Neste século XXI, está sendo marcado por fortes mutações nas formas como nos construímos como sujeito. Houve um profundo deslocamento na base central que alicerça a experiência de si. Em vez daquelas subjetividades tipicamente modernas, dedicadamente elaboradas no silêncio e na solidão construtiva do espaço privado (caráter introdirigido) explodiu  absurdamente de maneira crescente as personalidades alterdirigidas, voltadas não mais para dentro de si, mas para “fora”, visando a captação dos olhares alheios em um mundo saturado de estímulos visuais.   
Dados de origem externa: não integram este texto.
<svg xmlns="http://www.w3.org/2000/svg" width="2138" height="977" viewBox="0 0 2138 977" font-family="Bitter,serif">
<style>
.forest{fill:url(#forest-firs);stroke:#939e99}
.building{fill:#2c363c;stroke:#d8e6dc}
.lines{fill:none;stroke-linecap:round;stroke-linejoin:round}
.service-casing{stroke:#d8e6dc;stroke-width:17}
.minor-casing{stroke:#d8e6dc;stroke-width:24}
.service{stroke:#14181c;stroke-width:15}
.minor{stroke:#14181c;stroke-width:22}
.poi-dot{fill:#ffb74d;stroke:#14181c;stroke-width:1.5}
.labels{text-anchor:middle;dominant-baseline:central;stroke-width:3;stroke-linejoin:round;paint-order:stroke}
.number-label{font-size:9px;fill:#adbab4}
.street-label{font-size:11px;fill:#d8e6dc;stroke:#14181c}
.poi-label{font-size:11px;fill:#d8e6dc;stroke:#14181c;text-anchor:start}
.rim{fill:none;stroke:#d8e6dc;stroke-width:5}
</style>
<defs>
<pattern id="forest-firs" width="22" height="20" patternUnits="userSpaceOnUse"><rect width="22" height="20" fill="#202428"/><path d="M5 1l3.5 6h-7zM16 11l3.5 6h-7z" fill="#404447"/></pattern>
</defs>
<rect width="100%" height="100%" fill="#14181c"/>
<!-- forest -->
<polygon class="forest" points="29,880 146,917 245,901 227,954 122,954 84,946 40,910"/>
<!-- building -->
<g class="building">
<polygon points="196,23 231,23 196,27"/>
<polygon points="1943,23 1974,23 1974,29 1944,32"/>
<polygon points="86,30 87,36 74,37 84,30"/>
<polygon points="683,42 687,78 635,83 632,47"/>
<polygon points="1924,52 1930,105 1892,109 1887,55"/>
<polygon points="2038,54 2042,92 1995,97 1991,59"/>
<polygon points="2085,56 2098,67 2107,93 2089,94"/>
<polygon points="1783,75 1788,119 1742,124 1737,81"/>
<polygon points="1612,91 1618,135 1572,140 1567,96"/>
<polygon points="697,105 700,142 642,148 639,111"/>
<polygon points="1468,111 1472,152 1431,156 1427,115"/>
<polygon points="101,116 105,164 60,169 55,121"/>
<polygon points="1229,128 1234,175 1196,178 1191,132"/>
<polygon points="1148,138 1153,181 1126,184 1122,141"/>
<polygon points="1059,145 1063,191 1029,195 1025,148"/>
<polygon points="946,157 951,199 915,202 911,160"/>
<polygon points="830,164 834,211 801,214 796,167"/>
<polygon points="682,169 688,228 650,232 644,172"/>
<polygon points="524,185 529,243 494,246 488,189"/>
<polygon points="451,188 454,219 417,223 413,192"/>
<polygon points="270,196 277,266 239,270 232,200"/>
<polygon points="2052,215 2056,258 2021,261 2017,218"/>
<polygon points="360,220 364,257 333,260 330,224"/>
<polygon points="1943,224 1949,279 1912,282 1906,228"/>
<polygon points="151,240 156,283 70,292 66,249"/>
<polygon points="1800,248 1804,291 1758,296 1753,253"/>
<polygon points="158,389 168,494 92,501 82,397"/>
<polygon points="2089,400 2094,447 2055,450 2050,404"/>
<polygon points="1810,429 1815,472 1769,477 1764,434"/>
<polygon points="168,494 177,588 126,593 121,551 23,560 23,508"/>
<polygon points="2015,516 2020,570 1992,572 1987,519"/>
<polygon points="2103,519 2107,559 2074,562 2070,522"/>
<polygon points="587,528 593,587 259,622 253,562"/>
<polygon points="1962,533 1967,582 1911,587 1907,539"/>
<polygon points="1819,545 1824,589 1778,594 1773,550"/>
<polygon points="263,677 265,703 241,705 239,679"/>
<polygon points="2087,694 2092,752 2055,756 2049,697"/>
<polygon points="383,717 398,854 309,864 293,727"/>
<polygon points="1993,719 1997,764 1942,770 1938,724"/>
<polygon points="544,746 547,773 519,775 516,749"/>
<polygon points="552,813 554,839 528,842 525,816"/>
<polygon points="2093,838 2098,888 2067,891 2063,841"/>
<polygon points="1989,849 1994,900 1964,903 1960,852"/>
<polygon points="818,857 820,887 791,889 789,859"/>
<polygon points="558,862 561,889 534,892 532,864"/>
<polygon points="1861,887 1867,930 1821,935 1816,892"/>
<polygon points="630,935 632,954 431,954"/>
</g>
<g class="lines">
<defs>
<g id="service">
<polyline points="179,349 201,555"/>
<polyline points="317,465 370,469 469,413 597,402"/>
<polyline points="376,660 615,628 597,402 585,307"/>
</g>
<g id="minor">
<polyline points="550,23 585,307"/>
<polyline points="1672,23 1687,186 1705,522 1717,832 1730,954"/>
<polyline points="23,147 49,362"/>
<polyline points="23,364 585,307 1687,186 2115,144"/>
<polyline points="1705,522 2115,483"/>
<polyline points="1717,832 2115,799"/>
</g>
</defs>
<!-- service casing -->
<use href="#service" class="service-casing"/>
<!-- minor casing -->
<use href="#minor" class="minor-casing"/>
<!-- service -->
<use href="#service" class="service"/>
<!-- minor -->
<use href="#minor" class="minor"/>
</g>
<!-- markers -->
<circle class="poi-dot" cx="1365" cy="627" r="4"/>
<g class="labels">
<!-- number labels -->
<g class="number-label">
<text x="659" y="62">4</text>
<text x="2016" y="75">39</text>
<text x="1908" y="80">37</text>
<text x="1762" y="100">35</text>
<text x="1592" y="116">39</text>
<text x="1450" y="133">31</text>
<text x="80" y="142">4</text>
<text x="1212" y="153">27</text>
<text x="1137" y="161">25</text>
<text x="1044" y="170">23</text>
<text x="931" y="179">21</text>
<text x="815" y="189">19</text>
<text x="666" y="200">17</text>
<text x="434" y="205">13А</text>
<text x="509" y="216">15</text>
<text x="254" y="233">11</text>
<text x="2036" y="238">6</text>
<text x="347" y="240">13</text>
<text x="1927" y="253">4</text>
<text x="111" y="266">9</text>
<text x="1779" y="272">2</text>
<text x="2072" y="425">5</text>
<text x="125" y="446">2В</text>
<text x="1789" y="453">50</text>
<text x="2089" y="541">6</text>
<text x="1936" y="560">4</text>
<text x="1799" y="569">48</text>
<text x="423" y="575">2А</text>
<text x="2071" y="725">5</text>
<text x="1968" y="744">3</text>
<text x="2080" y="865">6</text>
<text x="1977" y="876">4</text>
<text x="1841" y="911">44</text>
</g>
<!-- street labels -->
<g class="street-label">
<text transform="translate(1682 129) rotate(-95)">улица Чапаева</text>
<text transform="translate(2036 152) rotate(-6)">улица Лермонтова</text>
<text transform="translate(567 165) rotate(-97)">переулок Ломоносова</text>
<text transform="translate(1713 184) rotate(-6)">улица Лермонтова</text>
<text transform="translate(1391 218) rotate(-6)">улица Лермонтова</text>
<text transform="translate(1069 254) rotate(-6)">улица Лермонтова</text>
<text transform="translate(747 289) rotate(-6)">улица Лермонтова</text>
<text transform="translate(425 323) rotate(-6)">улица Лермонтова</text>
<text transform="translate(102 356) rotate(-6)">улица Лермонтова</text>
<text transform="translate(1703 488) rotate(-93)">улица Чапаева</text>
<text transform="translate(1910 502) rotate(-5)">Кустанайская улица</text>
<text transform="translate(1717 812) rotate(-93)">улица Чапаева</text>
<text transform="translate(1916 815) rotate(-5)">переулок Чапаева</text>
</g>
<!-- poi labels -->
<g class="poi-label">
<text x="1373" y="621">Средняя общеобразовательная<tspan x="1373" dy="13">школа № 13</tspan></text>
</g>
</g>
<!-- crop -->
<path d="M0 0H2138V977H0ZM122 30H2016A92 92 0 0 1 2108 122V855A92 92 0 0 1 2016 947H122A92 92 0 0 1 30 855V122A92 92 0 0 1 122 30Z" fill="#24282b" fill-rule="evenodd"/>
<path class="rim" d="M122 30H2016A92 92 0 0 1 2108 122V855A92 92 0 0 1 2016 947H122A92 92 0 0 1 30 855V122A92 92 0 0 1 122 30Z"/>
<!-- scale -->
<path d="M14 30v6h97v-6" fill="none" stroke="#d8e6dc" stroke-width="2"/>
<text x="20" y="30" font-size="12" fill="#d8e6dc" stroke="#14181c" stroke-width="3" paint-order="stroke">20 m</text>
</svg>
“O que conta hoje em dia não é a diferença entre os que crêem e os que não crêem, mas a diferença entre os que se interessam e os que não se interessam. Essa nova atitude com relação à vida pode ser expressa mais especificamente nos seguintes princípios: O desenvolvimento do homem requer sua capacidade de transcender a estreita prisão de seu ego, da sua cobiça, do seu egoísmo, da sua separação do seu próximo e, por conseguinte da sua solidão básica. Esta transcendência é a condição para ser franco e ligado ao mundo, vulnerável, embora com uma experiência de identidade e integridade; da capacidade de gozar tudo o que é vivo, de verter suas faculdades no mundo que o cerca, de ser “interessado” em suma ser em vez de ter e usar são conseqüências do passo para superar a cobiça e a egomania”. (Erich Fromm – A Revolução da Esperança – Por uma tecnologia Humanizada – Zahar Editores – 1981).

Uma das maiores alegrias da vida numa época tão confusa é a possibilidade de sermos obrigados a tomar consciência de nós mesmos. A sociedade contemporânea, nesta fase de decadência, de propor estados primitivos de padrões e valores, não nos dá uma visão do que somos e do que devemos ser, então não temos outra escolha a não ser a busca de nós mesmos. A realidade é que muitas pessoas lutam para resolverem os seus próprios problemas, é uma luta íntima e profunda para alcançar uma nova integração.

Existem potencialidades no nosso íntimo, que só são liberados quando tomamos uma decisão consciente. É urgente entronizar a ética, que jamais deveria ter se ausentado um minuto sequer de nossa civilização e de nossos pensamentos. As decisões de caráter ético devem ser, permanentemente ações pensadas e afirmadas pela pessoa, uma expressão profunda de seus motivos e atitudes interiores. Para agir de maneira ética será sempre preciso lutar, duvidar, entrar em conflito. Isto quer dizer que a pessoa se esforçou por agir, tanto quanto possível, a partir do âmago de si mesma.”Segundo Sócrates, cada indivíduo é o seu próprio centro e o universo gira à sua volta porque o conhecimento de si mesmo é o conhecimento de Deus”.